▶ _JOB ITEM_:
For this exercise, restate word for word only the lines from the first line of the data to the line containing "29, 8 (34346) 3-50-81 доб.(6)".

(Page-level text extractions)
= = =

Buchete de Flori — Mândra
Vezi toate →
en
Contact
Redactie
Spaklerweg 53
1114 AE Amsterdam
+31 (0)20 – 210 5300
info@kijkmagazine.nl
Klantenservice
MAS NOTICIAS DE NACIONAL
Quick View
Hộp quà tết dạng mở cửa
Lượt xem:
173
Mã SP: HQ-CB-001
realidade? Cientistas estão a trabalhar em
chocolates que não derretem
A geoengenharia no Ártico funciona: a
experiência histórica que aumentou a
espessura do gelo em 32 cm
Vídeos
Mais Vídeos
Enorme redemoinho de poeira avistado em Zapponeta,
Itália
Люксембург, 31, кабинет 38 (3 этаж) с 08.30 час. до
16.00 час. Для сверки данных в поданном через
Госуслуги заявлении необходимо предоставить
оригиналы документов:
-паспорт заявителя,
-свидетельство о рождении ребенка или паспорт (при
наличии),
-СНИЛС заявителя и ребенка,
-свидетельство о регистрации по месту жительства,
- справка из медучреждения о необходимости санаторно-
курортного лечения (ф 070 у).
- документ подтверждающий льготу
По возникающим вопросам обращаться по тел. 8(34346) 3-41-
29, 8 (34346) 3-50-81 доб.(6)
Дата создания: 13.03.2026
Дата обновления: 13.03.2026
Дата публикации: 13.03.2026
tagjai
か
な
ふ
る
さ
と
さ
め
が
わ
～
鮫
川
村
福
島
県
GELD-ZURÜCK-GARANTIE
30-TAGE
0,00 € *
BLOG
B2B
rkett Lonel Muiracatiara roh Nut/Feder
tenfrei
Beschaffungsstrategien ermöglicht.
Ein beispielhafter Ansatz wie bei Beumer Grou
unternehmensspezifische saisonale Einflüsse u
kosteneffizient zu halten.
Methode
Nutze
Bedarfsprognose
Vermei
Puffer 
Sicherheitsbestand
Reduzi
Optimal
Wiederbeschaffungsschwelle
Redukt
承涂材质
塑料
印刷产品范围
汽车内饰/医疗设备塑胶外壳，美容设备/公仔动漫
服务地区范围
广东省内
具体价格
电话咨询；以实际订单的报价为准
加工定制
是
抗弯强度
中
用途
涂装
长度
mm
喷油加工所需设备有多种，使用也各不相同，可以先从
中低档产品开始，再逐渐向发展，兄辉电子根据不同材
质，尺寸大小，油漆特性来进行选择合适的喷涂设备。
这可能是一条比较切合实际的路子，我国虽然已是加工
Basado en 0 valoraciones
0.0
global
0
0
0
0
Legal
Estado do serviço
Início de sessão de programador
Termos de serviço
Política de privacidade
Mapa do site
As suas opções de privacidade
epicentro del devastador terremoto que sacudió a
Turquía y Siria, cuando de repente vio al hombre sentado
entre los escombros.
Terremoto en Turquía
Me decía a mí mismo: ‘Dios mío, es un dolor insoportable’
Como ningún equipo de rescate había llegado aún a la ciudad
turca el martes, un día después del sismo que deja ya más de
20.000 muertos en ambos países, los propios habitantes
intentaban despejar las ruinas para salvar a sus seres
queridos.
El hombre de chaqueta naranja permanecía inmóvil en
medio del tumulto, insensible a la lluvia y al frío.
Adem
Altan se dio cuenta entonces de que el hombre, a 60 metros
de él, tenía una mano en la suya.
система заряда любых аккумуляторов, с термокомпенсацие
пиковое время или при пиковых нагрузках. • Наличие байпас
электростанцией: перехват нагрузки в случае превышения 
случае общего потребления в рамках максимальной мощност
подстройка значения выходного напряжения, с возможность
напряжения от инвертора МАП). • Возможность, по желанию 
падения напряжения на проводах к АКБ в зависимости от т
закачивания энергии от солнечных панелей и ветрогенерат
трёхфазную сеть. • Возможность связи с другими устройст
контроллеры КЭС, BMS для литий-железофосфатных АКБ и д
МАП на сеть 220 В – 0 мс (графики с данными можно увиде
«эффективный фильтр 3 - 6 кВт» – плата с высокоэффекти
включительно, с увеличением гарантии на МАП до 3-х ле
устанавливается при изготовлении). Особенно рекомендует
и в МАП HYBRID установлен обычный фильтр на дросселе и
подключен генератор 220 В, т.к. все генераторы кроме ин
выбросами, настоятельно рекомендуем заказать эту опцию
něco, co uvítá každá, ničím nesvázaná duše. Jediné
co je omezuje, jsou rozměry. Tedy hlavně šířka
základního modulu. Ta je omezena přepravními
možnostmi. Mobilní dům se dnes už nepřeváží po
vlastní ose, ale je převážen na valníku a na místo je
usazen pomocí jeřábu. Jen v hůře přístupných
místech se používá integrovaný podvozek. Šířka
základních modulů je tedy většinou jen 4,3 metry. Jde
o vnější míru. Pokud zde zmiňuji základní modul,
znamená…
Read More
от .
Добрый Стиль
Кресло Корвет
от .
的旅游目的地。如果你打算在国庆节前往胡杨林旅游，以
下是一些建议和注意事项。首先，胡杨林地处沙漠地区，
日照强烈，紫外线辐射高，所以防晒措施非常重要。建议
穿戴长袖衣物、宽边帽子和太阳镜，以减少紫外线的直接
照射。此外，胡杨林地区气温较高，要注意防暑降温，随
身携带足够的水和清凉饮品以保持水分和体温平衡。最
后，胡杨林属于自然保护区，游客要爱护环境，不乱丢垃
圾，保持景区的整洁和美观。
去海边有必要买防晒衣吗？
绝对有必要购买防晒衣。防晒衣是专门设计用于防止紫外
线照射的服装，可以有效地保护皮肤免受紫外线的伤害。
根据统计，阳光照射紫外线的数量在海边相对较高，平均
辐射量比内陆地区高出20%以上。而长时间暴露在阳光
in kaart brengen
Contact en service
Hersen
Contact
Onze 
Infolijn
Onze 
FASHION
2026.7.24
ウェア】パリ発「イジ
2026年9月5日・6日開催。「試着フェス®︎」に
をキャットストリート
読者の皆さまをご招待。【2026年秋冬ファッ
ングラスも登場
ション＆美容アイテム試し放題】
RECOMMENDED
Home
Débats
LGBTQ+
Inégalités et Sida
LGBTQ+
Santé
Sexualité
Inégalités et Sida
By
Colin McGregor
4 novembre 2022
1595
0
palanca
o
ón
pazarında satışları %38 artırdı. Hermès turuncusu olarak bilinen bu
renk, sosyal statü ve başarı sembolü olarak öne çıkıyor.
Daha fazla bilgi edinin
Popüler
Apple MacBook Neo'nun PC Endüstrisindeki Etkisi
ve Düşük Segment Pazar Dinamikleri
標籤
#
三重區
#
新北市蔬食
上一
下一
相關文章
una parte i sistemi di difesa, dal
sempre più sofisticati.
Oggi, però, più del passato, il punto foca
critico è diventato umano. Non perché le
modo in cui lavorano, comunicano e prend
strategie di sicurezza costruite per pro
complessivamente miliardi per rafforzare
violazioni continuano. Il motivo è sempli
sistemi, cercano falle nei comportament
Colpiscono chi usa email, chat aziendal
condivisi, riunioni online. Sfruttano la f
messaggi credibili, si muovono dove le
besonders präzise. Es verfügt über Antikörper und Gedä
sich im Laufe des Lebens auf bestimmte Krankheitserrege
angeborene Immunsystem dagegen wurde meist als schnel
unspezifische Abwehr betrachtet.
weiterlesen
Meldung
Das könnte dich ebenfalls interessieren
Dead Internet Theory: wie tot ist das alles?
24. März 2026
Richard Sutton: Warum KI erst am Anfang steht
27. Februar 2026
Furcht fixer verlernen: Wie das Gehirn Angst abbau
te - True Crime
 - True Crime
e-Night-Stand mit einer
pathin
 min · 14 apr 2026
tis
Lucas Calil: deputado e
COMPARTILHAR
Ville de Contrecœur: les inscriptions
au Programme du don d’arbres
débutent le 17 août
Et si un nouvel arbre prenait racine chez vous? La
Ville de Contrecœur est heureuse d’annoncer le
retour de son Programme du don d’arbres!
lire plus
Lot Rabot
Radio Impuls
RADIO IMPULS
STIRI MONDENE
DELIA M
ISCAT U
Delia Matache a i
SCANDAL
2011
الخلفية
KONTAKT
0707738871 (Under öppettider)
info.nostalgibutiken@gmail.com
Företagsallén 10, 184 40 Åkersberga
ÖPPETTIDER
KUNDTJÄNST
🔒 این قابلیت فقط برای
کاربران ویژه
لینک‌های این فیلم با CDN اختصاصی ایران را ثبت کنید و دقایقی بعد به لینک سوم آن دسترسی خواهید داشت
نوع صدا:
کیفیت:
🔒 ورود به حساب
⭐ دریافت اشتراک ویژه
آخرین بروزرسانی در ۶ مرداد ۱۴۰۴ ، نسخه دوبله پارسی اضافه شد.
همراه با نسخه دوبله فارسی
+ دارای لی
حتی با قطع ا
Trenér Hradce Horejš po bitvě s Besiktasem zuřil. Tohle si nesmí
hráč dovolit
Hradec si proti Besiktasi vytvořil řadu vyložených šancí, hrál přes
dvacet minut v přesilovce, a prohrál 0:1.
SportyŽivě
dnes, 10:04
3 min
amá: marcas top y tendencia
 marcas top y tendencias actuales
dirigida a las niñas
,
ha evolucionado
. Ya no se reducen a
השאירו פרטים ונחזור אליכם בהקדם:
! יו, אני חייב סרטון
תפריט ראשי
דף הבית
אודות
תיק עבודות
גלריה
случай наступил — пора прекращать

= = =

▶ _SOLUTION TO THIS PROBLEM_:
Buchete de Flori — Mândra
Vezi toate →
en
Contact
Redactie
Spaklerweg 53
1114 AE Amsterdam
+31 (0)20 – 210 5300
info@kijkmagazine.nl
Klantenservice
MAS NOTICIAS DE NACIONAL
Quick View
Hộp quà tết dạng mở cửa
Lượt xem:
173
Mã SP: HQ-CB-001
realidade? Cientistas estão a trabalhar em
chocolates que não derretem
A geoengenharia no Ártico funciona: a
experiência histórica que aumentou a
espessura do gelo em 32 cm
Vídeos
Mais Vídeos
Enorme redemoinho de poeira avistado em Zapponeta,
Itália
Люксембург, 31, кабинет 38 (3 этаж) с 08.30 час. до
16.00 час. Для сверки данных в поданном через
Госуслуги заявлении необходимо предоставить
оригиналы документов:
-паспорт заявителя,
-свидетельство о рождении ребенка или паспорт (при
наличии),
-СНИЛС заявителя и ребенка,
-свидетельство о регистрации по месту жительства,
- справка из медучреждения о необходимости санаторно-
курортного лечения (ф 070 у).
- документ подтверждающий льготу
По возникающим вопросам обращаться по тел. 8(34346) 3-41-
29, 8 (34346) 3-50-81 доб.(6)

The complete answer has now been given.